BEN: In some ways it does not matter whether we call the dramatic work of God in the OT the work of the spirit or living presence of Yahweh, or the work of what later believers called the Holy Spirit. Either way, it was God who empowered the miracles, inspired the prophets etc. And I think it is important that we NOT read back into the OT later Christian theology about the Holy Spirit, because that does a disservice to the very nature of the progressive revelation in the Bible, paralleled by the progressive understanding of revelation by God’s people. For the writers of the NT, it was necessary to rethink the OT after the Christ event and the pouring out of the Holy Spirit at Pentecost. What they do not say is that the OT writers really understood things in the same light the NT writers do. They say instead that they longed to look into the future and see where all this was going, being unaware the spirit of Jesus was at work in them. And so the writers of the NT use the OT to talk about fulfillment, type and antetype, and basically they use the OT homiletically, rarely doing straight exegesis in a this is that kind of way. Instead they use the phrases, language, ideas of the OT to speak into a new situation, a new work of God. The trick is to see the continuity between the testaments without denying the obvious differences, including the differences in the way God is described. The OT knows basically nothing of a 3 personed singular God. In the NT we definitely have the raw material of such an idea, beginning with that some 7 times Jesus himself is called God in the NT in one way or another, and then Paul is prepared to say the very same things about the Spirit as he says about Jesus and God. Even the phrase blasphemy against the Spirit indicates the Spirit is a person. Powers, forces, presences can’t be blasphemed, only a person, in particular only God can be. As we conclude our dialogue could you lay out how your view of the talk about the Spirit differs from what I have delineated here and earlier in this discussion?

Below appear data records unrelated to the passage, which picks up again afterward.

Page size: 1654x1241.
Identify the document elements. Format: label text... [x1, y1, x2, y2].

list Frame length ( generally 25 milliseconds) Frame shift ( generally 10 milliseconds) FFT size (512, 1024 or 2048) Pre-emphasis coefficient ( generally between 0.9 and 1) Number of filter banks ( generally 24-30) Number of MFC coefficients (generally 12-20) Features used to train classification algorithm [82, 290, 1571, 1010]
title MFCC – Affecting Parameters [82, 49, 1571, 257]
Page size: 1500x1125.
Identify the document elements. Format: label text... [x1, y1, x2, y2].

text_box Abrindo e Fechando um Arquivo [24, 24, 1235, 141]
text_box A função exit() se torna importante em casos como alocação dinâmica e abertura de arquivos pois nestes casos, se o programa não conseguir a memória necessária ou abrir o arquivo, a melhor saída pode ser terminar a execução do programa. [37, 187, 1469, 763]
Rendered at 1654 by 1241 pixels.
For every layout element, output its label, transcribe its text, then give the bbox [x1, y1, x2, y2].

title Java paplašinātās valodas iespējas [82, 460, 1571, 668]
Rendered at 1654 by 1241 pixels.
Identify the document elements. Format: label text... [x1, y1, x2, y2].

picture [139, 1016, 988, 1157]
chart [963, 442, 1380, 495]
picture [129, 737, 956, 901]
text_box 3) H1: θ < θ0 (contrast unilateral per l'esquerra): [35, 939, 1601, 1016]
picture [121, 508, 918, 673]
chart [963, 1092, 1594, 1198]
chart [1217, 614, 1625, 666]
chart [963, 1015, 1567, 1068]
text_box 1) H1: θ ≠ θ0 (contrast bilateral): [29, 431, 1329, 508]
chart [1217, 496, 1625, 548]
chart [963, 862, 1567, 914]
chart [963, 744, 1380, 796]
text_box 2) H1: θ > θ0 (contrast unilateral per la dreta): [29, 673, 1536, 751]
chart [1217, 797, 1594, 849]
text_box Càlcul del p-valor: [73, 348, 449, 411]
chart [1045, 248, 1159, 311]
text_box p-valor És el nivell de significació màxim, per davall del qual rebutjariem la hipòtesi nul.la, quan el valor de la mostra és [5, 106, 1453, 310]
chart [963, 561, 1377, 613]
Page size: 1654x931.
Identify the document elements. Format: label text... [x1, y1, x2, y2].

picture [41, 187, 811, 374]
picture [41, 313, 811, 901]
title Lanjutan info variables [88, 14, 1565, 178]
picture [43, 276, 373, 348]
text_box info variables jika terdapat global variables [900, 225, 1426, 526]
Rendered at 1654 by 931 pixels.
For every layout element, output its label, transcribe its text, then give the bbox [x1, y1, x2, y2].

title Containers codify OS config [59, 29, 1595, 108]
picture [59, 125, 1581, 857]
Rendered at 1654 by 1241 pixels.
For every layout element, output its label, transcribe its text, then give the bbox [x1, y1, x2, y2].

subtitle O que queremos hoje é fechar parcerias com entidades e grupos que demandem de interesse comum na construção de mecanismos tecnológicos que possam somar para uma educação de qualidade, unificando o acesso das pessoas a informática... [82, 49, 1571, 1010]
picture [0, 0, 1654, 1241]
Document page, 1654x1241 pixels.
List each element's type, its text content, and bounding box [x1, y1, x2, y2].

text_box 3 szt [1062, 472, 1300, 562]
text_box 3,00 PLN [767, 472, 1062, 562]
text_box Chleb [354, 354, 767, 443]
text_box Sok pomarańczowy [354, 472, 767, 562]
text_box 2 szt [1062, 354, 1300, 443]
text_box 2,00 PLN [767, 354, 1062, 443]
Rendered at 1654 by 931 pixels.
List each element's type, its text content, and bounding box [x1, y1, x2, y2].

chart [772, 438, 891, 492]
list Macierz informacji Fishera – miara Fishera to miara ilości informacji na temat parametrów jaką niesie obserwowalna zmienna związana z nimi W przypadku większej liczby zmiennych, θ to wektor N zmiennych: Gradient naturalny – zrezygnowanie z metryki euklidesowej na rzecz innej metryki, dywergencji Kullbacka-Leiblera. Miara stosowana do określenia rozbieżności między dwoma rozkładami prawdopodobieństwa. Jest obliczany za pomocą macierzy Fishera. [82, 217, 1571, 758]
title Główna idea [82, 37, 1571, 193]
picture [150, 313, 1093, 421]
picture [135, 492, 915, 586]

And a little P.S. Hawthorne’s discussion of a pre-incarnate decision by God’s Son to put the omnis on hold is based on Phil. 2— Hawthorne’s favorite text. Unless one is prepared to say Paul is wrong about that, then one shouldn’t say Hawthorne imposed this notion on the Gospel writers. No, the earliest writer in the NT canon, Paul, tells us this is how it actually was, and it makes good sense of so much of the Gospel stories themselves such as when Jesus is said to grow in wisdom, or Jesus says he doesn’t know something and so on. Especially in the case of Matthew and John which depict Jesus as God’s Wisdom come in the flesh, there doesn’t seem to be a lower Christology there than in Paul. Yes, the Gospel writers give us the interpreted Jesus. The question is— were their interpretations right? Jesus was such a complex historical figure one interpretation could hardly do the job.
JACK: Goodness, Ben, I answered all those questions … and then this magnificently significant one! Let me clarify:
· I do not think it is right to read the Trinity in or into the Old Testament.
· I do think the Spirit is understood as a person—I prefer the term, agent—in the Old Testament. This is the point of the book I published last year with Baylor University Press, titled The Holy Spirit before Christianity. While I do not see this person or agent as a person of the Trinity in the Old Testament, I do see the Spirit as a person in Isaiah 63 and Haggai 2. Something stunning took place in those texts, as their authors reimagined the exodus traditions and replaced the pillars and presence of God with the Spirit understood as an agent.
· I agree that early believers had strategies for incorporating the Old Testament which entailed both continuity and discontinuity. I think the Holy Spirit lies at the nexus of this development—a person in the Old Testament but not a person of the Trinity in the Old Testament. In some ways, Ben, the Holy Spirit is the perfect example of this tension.
Let me conclude with a reminiscence about Jerry Hawthorne. I love Jerry dearly, still do, but I don’t think he should have read Jesus’ experience of the Holy Spirit in light of kenosis. I see why he did it. But I think we need to connect at least one Spirit saying or experience in the gospels more directly with kenosis if we are going to develop a pneumatology of Jesus in light of Philippians 2. Perhaps I am being too cautious here. If Philippians 2 mentioned the Holy Spirit, or references to the Spirit in the gospels could be connected to kenosis, I would feel better about his doing this. But that doesn’t happen.
By the way, for two successive summers, I taught Jerry’s Greek class and lived in his and Jane’s home. Every day, I would come to the small carrel in the library where he worked, and we would have some of the liveliest, most memorable conversations of my now-long life. They were magical. Absolutely magical. And what was he writing? His Word commentary on Philippians, which I treasure to this day, as I do the memories of Jerry.